Tadlock identifies three major costs of hurry sickness: 1) shallowness, 2) erosion of intimacy with God, and 3) erosion of our capacity to love. Indeed, it’s not just dimes on the road that we miss when we walk too quickly, but people.

This is where we realize that spiritual practices can go far beyond an introspective activity that yields only individual benefits. When I manage to “walk properly,” as Taylor would say (which is more than simply slowing down), I can not only nurture my own spiritual connection with God and creation, but it also benefits my children by leaving their arms in the socket.

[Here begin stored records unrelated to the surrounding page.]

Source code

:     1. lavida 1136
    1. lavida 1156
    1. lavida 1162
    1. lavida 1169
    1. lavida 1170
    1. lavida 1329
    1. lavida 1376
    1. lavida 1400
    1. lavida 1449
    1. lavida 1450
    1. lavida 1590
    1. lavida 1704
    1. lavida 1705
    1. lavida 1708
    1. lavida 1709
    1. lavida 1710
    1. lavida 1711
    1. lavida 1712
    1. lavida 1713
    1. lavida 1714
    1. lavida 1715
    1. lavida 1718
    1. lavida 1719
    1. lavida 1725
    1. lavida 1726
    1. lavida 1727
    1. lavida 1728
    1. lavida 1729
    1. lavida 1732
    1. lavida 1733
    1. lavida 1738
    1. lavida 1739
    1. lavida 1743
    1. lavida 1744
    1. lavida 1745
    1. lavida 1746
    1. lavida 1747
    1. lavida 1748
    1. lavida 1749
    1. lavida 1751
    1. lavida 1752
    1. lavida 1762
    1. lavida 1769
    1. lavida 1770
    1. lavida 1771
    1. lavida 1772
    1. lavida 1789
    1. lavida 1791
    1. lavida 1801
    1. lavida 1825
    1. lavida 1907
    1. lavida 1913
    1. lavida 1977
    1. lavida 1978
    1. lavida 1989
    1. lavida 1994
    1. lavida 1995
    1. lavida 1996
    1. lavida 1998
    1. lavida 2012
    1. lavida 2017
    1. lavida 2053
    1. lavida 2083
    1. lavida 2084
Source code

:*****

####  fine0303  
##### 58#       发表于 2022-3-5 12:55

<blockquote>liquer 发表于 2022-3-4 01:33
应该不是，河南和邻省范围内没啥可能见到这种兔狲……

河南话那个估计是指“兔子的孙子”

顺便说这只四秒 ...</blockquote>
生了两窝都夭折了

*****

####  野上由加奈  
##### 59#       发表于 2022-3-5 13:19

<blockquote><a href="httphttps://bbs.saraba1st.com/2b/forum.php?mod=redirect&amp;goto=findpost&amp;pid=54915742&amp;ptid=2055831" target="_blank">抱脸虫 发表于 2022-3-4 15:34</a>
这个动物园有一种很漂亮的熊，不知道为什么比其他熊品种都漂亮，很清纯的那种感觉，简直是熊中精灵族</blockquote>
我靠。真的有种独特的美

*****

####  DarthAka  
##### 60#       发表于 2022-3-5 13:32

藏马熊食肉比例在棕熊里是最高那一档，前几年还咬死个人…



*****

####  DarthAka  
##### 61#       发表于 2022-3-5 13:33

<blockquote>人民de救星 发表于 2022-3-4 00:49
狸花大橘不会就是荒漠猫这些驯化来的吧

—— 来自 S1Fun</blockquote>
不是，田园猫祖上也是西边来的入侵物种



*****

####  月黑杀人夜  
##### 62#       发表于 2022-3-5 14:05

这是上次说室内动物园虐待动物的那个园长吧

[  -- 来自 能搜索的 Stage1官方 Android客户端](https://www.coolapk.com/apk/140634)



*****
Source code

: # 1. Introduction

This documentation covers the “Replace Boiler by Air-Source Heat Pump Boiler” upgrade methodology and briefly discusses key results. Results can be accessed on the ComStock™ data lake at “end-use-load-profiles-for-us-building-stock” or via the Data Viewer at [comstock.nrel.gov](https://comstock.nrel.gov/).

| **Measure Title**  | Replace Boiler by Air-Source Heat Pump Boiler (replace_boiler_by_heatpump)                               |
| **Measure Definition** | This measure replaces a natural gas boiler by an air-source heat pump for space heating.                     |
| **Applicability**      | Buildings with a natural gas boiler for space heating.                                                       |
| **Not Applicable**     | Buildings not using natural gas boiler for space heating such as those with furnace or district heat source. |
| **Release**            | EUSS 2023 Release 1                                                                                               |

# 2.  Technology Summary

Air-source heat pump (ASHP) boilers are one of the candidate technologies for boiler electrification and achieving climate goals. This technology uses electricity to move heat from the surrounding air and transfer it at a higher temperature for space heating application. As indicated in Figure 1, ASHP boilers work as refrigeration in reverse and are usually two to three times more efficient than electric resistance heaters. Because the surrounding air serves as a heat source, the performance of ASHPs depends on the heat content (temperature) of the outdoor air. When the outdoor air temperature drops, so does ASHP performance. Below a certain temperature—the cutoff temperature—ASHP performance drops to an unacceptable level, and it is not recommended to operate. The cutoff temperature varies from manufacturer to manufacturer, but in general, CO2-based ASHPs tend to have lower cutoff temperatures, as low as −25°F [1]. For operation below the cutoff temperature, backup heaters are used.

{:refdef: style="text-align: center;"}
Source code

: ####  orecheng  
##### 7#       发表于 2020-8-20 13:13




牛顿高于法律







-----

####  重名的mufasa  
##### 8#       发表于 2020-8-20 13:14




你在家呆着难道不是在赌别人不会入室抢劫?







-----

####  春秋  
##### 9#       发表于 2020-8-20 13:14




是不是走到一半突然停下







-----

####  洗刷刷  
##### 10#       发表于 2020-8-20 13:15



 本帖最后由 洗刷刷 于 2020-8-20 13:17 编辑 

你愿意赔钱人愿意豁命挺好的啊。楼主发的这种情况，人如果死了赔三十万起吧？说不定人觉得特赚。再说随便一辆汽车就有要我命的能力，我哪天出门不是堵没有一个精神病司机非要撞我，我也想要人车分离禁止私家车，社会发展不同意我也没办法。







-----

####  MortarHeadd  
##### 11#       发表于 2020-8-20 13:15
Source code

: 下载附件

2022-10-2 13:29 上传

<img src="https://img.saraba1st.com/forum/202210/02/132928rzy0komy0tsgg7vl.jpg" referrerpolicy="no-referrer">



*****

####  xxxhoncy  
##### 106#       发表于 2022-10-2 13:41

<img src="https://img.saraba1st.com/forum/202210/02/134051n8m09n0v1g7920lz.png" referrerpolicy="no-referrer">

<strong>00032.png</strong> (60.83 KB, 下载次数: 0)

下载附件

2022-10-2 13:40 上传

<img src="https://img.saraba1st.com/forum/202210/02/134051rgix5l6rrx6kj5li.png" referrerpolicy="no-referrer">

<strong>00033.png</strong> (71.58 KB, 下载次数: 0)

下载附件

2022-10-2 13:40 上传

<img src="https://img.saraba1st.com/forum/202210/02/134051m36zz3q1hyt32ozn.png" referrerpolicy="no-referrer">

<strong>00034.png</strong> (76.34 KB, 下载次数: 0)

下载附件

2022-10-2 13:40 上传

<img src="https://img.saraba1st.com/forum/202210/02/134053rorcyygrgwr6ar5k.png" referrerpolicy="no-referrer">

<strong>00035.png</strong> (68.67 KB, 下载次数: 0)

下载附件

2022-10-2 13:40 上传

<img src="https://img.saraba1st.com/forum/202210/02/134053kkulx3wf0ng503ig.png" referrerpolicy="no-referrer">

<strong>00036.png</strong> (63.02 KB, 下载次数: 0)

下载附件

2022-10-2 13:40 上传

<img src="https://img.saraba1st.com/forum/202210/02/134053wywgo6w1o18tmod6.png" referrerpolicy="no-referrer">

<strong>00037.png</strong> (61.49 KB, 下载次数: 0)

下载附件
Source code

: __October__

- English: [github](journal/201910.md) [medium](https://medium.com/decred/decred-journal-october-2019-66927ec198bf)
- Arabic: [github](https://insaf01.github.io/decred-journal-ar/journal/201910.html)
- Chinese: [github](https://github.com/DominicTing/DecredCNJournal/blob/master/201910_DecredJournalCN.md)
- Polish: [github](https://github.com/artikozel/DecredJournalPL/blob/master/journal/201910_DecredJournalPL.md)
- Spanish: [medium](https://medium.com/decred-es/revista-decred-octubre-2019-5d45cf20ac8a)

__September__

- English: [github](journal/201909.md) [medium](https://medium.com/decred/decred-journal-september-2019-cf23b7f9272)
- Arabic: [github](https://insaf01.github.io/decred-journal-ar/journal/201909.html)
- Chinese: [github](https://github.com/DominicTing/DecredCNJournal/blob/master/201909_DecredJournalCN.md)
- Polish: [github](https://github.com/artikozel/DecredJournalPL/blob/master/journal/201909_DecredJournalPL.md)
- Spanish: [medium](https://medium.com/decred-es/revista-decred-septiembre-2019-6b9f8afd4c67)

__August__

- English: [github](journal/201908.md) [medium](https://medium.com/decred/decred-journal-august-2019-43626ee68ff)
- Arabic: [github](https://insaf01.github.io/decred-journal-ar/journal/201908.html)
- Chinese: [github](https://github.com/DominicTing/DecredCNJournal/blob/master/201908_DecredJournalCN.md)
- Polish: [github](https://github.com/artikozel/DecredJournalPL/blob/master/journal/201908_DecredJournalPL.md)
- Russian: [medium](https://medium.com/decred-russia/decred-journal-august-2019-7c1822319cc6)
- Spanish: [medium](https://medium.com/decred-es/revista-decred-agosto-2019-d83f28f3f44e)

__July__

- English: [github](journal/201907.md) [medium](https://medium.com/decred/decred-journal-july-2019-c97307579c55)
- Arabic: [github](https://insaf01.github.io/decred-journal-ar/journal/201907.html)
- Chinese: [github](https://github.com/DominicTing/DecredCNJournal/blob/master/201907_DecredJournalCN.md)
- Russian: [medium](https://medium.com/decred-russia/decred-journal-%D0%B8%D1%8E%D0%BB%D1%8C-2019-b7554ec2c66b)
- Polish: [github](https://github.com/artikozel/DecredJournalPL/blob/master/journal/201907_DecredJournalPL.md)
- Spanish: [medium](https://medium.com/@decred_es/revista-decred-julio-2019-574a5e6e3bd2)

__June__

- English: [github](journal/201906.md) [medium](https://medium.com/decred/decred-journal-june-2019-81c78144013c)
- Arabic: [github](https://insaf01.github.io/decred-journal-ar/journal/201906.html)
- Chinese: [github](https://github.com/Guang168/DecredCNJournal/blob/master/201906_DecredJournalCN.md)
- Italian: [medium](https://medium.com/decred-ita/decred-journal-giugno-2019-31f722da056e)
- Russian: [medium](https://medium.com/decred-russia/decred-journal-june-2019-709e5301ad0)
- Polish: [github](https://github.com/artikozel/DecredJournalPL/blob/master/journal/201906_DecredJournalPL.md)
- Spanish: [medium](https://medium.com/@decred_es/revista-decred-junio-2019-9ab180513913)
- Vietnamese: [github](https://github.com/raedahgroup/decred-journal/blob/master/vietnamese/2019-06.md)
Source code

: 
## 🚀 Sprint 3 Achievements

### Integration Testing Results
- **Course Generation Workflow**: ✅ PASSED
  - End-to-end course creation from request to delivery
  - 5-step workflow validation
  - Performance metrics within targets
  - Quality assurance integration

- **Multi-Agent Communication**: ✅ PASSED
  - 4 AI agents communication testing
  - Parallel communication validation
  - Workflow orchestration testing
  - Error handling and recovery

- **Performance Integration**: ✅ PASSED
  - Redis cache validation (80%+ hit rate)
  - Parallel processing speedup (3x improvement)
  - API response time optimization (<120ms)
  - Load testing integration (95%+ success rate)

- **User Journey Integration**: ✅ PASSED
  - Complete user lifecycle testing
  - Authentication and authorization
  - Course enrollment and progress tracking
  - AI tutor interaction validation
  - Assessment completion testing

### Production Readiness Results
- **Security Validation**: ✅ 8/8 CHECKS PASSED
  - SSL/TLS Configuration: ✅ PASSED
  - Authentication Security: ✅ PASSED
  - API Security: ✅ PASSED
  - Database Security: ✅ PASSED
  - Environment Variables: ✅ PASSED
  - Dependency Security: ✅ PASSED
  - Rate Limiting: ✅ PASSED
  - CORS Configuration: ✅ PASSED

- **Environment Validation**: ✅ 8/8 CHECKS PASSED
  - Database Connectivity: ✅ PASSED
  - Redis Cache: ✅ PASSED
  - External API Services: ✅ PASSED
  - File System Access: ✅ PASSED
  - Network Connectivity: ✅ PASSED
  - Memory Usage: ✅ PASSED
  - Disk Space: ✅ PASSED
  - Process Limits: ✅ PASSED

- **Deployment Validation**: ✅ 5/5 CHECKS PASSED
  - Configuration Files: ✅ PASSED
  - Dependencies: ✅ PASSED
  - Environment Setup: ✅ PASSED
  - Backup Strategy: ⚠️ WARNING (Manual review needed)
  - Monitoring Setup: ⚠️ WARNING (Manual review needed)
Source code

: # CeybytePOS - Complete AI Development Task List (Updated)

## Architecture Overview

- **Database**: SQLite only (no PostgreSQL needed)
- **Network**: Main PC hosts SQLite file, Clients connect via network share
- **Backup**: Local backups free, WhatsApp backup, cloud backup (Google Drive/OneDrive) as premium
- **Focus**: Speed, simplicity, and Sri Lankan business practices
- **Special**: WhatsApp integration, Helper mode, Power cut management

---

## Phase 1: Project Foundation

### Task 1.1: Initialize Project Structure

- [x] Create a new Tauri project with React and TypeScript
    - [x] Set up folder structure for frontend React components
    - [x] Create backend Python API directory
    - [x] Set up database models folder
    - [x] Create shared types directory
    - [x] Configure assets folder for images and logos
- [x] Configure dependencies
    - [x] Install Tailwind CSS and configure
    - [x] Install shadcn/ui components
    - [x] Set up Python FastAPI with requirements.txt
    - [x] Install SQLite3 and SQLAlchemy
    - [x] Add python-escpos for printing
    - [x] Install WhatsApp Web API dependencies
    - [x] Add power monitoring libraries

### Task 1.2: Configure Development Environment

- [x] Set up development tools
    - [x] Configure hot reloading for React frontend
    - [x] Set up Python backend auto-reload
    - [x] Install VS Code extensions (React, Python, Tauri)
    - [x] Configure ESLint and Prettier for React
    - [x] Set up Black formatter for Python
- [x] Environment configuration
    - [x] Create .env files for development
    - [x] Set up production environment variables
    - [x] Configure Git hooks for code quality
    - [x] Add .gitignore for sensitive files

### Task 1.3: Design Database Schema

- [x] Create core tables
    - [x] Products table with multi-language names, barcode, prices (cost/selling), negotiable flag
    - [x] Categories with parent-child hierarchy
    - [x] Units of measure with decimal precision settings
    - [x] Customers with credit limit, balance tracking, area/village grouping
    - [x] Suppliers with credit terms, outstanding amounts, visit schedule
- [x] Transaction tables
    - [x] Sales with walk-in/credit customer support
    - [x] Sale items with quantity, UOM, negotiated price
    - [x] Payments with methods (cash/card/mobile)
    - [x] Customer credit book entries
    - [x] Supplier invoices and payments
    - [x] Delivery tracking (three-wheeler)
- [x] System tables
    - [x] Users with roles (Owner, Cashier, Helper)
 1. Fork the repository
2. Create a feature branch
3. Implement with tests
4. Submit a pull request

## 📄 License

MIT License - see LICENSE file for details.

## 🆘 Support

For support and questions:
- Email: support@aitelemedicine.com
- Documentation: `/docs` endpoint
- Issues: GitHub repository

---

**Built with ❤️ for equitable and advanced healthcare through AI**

Actually, it does much more than that. Walking, observing, and engaging at my child’s pace—even if I can’t do it all the time—is really the only way to engage them at their level and in their world. It is my opportunity to make God and His creation come alive in real time. Besides, God is trying to use my children to teach me. To notice my surroundings. To recognize simple beauty. To see Him. I found myself praying, “God, what would it take?” My children still know how to observe their world. They want to stop and laugh at the squirrels chasing each other. They want to stop and ask to pet the dog or satisfy their curiosity about a child’s toy.

I’m not sure walking meditation is for me. But something tells me that if I took the time to walk at their pace every once in a while, I would see a lot more. My children need me there—present enough to see what they see—to help them become conscious of the living God. Their wrists and shoulder joints will be better off too.